Monday 8 October 2007

Trio share Nobel Prize in medicine


Mario R. Capecchi, Oliver Smithies and Sir Martin J. Evans won the 2007 Nobel Prize in medicine on Monday for groundbreaking discoveries that led to a technique for manipulating mouse genes.


The widely used process has helped scientists use mice to study heart disease, diabetes, cancer, cystic fibrosis and other diseases.


Capecchi, 70, who was born in Italy, is at the University of Utah in Salt Lake City. Smithies, 82, born in Britain, is at the University of North Carolina in Chapel Hill. Evans is at Cardiff University in England.


This year's Nobel Laureates have made a series of ground-breaking discoveries concerning embryonic stem cells and DNA recombination in mammals. Their discoveries led to the creation of an immensely powerful technology referred to as gene targeting in mice. It is now being applied to virtually all areas of biomedicine – from basic research to the development of new therapies.

Gene targeting is often used to inactivate single genes. Such gene "knockout" experiments have elucidated the roles of numerous genes in embryonic development, adult physiology, aging and disease. To date, more than ten thousand mouse genes (approximately half of the genes in the mammalian genome) have been knocked out. Ongoing international efforts will make "knockout mice" for all genes available within the near future.

With gene targeting it is now possible to produce almost any type of DNA modification in the mouse genome, allowing scientists to establish the roles of individual genes in health and disease.

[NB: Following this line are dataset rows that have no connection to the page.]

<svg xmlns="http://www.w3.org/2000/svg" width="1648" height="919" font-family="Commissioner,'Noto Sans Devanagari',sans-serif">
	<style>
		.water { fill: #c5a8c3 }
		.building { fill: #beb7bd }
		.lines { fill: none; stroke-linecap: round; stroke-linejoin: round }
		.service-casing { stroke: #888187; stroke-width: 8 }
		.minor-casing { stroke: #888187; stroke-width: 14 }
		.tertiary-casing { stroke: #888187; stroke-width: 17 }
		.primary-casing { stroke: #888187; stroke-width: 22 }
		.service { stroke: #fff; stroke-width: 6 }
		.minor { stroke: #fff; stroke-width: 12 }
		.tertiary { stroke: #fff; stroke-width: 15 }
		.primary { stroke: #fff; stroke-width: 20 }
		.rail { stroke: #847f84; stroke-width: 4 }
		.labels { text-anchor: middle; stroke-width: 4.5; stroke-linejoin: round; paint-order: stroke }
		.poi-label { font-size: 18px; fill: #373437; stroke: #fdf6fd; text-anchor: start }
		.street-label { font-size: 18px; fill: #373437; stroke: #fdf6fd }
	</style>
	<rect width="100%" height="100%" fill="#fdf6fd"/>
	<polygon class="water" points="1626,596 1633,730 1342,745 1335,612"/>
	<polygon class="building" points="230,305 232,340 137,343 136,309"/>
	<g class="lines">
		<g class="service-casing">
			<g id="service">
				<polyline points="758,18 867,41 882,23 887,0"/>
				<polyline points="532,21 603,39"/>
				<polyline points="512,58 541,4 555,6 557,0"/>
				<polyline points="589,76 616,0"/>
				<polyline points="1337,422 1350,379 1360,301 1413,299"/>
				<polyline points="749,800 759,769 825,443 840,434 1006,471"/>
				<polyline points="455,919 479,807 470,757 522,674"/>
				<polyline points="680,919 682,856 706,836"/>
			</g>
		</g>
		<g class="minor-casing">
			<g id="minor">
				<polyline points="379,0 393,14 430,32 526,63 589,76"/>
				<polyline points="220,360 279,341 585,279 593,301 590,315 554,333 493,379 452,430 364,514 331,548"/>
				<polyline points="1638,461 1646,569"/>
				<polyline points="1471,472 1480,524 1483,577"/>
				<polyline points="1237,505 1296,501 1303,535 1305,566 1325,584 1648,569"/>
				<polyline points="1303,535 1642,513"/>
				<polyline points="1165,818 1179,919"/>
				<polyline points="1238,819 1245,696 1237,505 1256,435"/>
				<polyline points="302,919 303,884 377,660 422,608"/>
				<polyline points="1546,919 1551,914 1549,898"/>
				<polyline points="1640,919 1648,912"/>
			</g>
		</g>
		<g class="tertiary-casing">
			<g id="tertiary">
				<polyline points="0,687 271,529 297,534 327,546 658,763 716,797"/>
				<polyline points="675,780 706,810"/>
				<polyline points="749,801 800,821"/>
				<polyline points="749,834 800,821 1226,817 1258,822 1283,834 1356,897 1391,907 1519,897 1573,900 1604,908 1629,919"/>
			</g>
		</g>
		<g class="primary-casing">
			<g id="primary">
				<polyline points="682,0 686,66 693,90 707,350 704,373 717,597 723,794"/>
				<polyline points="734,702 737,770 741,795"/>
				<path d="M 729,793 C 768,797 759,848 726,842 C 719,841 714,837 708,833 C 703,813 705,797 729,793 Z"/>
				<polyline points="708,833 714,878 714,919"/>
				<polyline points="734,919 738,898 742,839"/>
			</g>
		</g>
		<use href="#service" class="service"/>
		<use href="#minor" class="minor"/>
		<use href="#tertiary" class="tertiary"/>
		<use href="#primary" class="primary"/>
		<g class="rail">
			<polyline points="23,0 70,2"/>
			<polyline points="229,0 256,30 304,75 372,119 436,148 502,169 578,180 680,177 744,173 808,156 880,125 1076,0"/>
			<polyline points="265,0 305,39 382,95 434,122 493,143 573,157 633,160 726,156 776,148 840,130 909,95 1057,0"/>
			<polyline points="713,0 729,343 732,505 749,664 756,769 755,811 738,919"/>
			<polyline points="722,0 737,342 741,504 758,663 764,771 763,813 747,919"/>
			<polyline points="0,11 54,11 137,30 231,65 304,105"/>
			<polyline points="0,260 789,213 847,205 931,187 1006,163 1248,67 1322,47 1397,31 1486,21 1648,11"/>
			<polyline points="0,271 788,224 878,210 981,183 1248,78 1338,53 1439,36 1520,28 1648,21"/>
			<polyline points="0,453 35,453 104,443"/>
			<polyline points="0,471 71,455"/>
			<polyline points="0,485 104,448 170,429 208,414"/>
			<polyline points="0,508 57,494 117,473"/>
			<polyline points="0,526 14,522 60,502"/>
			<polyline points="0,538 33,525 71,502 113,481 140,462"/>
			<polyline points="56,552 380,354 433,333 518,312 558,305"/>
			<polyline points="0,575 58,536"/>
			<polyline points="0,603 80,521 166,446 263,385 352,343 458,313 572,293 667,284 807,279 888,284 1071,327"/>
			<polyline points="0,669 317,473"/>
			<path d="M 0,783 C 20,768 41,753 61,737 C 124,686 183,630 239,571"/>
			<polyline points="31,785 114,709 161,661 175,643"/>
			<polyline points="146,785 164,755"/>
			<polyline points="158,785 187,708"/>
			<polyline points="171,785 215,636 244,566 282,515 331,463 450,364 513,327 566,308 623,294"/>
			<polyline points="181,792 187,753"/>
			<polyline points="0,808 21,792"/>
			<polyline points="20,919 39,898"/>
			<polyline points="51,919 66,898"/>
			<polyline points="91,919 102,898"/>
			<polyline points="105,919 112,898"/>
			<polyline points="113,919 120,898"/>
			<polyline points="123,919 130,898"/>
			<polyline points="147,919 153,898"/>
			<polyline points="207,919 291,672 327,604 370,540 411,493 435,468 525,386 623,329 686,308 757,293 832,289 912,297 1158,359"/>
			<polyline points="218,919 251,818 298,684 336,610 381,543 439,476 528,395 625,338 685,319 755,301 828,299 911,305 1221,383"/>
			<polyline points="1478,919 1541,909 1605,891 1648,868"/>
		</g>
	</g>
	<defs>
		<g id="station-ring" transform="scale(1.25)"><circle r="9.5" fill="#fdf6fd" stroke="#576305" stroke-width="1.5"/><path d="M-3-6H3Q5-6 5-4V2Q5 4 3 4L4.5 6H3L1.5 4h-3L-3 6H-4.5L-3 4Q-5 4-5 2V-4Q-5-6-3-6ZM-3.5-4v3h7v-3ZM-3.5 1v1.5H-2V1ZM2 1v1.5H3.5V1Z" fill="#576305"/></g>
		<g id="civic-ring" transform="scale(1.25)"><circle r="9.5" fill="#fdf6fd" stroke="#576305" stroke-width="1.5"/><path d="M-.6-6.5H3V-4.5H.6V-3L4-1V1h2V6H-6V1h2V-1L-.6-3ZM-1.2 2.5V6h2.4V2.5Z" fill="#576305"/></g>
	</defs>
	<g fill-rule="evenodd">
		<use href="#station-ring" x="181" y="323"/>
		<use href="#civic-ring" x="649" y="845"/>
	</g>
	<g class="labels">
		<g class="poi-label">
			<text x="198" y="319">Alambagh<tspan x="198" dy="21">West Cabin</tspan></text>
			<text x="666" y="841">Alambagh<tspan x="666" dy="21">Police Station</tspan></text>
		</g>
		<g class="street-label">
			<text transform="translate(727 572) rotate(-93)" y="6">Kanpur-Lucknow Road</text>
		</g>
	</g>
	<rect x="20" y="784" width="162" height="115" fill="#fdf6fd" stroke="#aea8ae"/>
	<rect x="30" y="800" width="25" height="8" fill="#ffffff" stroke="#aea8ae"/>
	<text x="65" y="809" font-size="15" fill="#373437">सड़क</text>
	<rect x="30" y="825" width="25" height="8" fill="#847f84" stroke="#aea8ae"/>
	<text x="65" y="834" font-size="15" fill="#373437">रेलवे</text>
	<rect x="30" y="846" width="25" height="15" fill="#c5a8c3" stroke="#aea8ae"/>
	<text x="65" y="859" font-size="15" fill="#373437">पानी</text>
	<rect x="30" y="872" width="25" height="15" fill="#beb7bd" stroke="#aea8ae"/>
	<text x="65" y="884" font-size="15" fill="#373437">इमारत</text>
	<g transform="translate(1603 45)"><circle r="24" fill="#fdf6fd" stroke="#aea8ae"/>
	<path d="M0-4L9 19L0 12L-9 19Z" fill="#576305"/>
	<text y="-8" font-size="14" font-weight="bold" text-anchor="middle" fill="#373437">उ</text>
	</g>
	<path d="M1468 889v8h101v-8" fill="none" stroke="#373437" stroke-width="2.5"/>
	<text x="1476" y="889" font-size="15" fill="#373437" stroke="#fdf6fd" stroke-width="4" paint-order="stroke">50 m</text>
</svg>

Gene targeting has already produced more than five hundred different mouse models of human disorders, including cardiovascular and neuro-degenerative diseases, diabetes and cancer. (nobelprize.org)


"Gene targeting has pervaded all fields of biomedicine. Its impact on the understanding of gene function and its benefits to mankind will continue to increase over many years to come," the award citation said.


Capecchi's work has uncovered the roles of genes involved in organ development in mammals, the committee said. Evans has developed strains of gene-altered mice to study cystic fibrosis, and Smithies has created strains to study such conditions as high blood pressure and heart disease.


The medicine prize was the first of the six prestigious awards to be announced this year. The others are chemistry, physics, literature, peace and economics.


The prizes are handed out every year on Dec. 10, the anniversary of award founder Alfred Nobel's death in 1896.